Problem to solve: Where a line of the material contains the string "length", copy that line.
** Data provided follows **
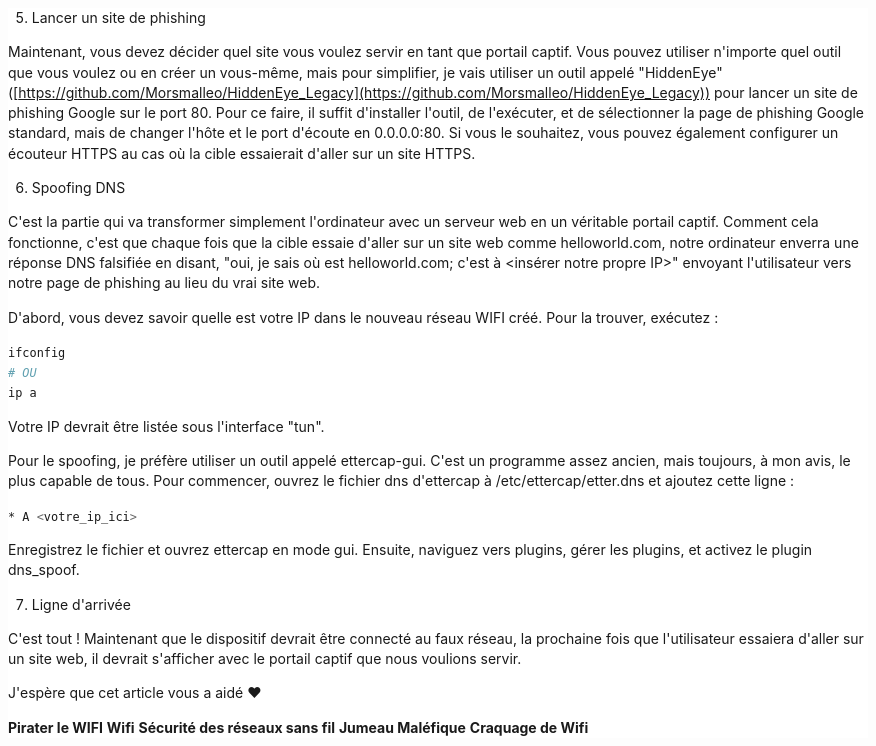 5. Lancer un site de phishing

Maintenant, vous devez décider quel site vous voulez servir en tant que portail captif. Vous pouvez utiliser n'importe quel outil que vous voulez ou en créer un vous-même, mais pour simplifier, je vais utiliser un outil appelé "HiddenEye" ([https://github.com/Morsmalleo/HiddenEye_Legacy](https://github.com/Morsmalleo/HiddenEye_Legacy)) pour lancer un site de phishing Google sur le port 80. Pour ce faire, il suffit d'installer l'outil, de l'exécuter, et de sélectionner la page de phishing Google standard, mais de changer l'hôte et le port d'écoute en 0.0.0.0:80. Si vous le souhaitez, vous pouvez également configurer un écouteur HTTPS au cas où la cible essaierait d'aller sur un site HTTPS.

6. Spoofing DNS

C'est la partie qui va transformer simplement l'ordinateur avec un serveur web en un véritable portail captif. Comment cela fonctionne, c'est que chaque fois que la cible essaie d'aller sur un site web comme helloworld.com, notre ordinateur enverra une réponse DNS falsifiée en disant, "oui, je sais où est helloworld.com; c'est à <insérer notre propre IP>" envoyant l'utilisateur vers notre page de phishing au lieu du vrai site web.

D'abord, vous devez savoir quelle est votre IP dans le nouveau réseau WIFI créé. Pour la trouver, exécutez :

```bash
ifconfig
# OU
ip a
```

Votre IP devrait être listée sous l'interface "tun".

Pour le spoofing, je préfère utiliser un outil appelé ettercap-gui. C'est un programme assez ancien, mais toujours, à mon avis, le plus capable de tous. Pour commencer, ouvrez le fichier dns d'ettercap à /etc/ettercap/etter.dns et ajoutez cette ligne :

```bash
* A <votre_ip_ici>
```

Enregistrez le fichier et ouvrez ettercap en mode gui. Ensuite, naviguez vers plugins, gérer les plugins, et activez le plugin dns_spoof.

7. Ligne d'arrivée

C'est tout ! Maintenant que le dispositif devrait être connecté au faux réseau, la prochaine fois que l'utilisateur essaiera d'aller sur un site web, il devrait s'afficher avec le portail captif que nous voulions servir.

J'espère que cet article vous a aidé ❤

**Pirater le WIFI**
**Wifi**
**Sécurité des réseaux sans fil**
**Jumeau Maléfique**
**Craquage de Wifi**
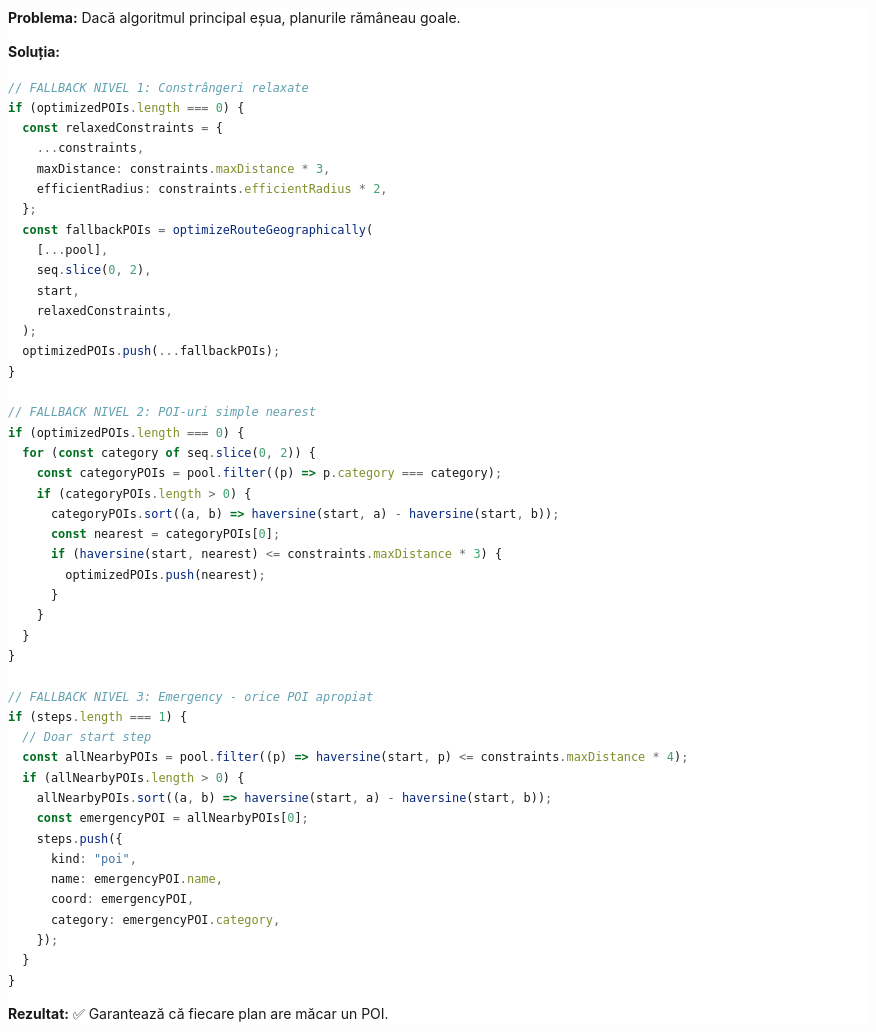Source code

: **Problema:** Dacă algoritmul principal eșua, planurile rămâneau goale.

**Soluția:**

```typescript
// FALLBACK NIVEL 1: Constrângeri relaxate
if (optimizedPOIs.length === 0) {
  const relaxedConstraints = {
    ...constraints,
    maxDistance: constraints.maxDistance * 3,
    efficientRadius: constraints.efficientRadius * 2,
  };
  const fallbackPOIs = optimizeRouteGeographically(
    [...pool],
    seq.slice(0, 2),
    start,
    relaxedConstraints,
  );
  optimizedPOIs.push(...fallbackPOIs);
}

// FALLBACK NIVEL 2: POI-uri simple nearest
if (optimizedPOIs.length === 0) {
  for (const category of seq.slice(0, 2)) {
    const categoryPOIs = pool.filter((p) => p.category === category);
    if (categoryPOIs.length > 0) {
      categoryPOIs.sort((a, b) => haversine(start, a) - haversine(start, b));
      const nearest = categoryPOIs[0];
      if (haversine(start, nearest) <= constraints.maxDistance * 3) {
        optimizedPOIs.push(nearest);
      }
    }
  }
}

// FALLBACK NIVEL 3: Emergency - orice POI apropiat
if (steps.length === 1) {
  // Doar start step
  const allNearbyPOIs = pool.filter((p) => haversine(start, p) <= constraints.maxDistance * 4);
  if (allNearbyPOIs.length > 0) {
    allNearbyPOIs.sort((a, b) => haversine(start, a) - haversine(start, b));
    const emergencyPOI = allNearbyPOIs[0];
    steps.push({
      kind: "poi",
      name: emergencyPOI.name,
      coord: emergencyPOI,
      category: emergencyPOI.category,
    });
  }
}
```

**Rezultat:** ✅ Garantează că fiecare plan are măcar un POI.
** End of Data provided **
Completed exercise:
if (optimizedPOIs.length === 0) {
if (optimizedPOIs.length === 0) {
    if (categoryPOIs.length > 0) {
if (steps.length === 1) {
  if (allNearbyPOIs.length > 0) {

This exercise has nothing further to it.